'''

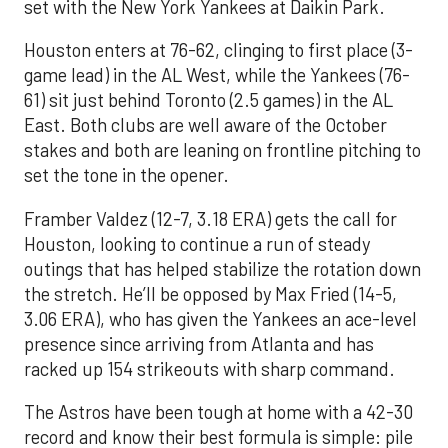
set with the New York Yankees at Daikin Park.
Houston enters at 76-62, clinging to first place (3-
game lead) in the AL West, while the Yankees (76-
61) sit just behind Toronto (2.5 games) in the AL
East. Both clubs are well aware of the October
stakes and both are leaning on frontline pitching to
set the tone in the opener.
Framber Valdez (12-7, 3.18 ERA) gets the call for
Houston, looking to continue a run of steady
outings that has helped stabilize the rotation down
the stretch. He’ll be opposed by Max Fried (14-5,
3.06 ERA), who has given the Yankees an ace-level
presence since arriving from Atlanta and has
racked up 154 strikeouts with sharp command.
The Astros have been tough at home with a 42-30
record and know their best formula is simple: pile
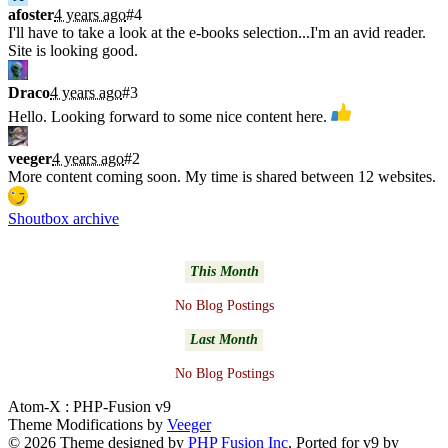
afoster
4 years ago
#4
I'll have to take a look at the e-books selection...I'm an avid reader.
Site is looking good.
Draco
4 years ago
#3
Hello. Looking forward to some nice content here.
veeger
4 years ago
#2
More content coming soon. My time is shared between 12 websites.
Shoutbox archive
Latest Blogs
This Month
No Blog Postings
Last Month
No Blog Postings
Atom-X : PHP-Fusion v9
Theme Modifications by
Veeger
© 2026 Theme designed by
PHP Fusion Inc
, Ported for v9 by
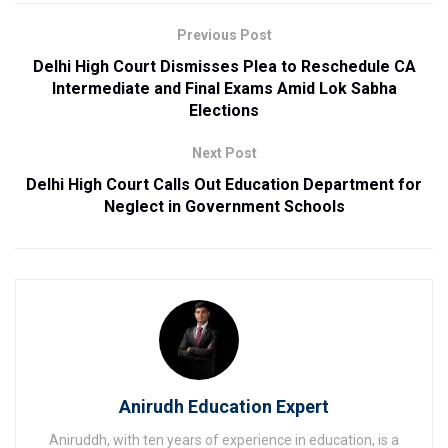
Previous Post
Delhi High Court Dismisses Plea to Reschedule CA
Intermediate and Final Exams Amid Lok Sabha
Elections
Next Post
Delhi High Court Calls Out Education Department for
Neglect in Government Schools
Anirudh Education Expert
Aniruddh, with ten years of experience in education, is a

'''

→ **Problem to solve**:
From the listing above, collect each line in which the string "have" appears.

→ **The answer**:
The Astros have been tough at home with a 42-30
I'll have to take a look at the e-books selection...I'm an avid reader.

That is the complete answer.